▸ **Task goal**:
Pick up the text on the ancient Carian city of Hieron where it stops and carry it forward.

= Hieron (Caria) =

Town of ancient Caria

Hieron was an ancient city and former bishopric in ancient Caria, Asia Minor, which remains a Latin Catholic titular see as Hieron.

== History ==
Hieron, now Avsarkale in Asian Turkey, was important enough in the Roman province of Caria (civil Diocese of Asia) to become a suffragan of its capital Stauropolis's Metropolitan, in the sway of the Patriarchate of Constantinople.

It has no historically documented bishops, but was mentioned in the Byzantine Empire's Notitia Episcopatuum, from the edition of pseudo-Epifanio, under emperor Heraclius I (circa 640), until Byzantine emperor Leo VI (early tenth century) and existed still in the thirteenth century.

== Titular see ==
The diocese was nominally restored in 1933: Established as Latin Titular bishopric of Hieron (Latin) / Geron (Curiate Italian) / Hieritan(us) (Latin adjective)

▸ **Collection entries**:
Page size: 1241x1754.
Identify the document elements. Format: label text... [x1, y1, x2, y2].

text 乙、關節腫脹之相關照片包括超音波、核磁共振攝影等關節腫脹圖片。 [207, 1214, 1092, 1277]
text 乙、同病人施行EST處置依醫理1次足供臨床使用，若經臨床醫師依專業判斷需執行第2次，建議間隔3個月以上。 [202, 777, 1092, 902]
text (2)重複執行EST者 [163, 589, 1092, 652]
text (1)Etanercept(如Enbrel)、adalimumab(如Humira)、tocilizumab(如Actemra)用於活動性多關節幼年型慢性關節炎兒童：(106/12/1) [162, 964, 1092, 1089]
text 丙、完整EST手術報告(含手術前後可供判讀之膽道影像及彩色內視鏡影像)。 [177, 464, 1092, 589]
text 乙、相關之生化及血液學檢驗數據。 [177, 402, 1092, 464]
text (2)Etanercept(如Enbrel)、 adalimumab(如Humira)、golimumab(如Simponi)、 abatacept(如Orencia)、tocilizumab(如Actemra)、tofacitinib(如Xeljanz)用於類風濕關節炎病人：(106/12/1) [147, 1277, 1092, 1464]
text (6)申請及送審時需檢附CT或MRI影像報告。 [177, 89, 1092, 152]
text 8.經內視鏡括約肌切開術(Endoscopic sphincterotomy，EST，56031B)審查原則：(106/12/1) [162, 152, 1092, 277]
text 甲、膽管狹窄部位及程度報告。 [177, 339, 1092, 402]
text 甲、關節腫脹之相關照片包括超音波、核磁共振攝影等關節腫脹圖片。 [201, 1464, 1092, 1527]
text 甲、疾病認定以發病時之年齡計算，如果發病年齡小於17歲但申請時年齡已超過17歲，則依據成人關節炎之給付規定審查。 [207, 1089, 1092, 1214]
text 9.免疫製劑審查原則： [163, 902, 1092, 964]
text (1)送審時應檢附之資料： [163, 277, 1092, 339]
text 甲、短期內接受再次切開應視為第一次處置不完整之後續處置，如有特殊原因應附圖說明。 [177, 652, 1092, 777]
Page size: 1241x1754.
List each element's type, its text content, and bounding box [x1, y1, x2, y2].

▸ **Task result**:
It has had the following incumbents, so far of the fitting Episcopal (lowest) rank :
- Theodor Breher (白化東 / 브레허 白화동 주교), Missionary Benedictines (O.S.B.) (1937.04.13 – 1946.04.11) as only Apostolic Vicar of Yanji 延吉 (China) (1937.04.13 – 1946.04.11); previously only Apostolic Prefect of Yanji 延吉 (China) (1929.02.05 – 1937.04.13); later first Bishop of Yanji 延吉 (China) (1946.04.11 – death 1950.11.02)
- John Louis Morkovsky (1955.12.22 – 1958.08.18) as Auxiliary Bishop of Diocese of Amarillo (Texas, USA) (1955.12.22 – 1958.08.18); later succeeded as Bishop of Amarillo (1958.08.18 – 1963.04.16), Titular Bishop of Tigava (1963.04.16 – 1975.04.22) as Coadjutor Bishop of Galveston–Houston (Texas, USA) (1963.04.16 – 1975.04.22) succeeding as Bishop of Galveston–Houston (USA) (1975.04.22 – retired 1984.08.21), died 1990
- Léo Blais (1959.03.18 – death 1991.01.21) as emeritate, previously Bishop of Prince-Albert (Canada) (1952.07.04 – 1959.02.28) and Auxiliary Bishop of Archdiocese of Montréal (Quebec, Canada) (1959.03.18 – 1971.05.11)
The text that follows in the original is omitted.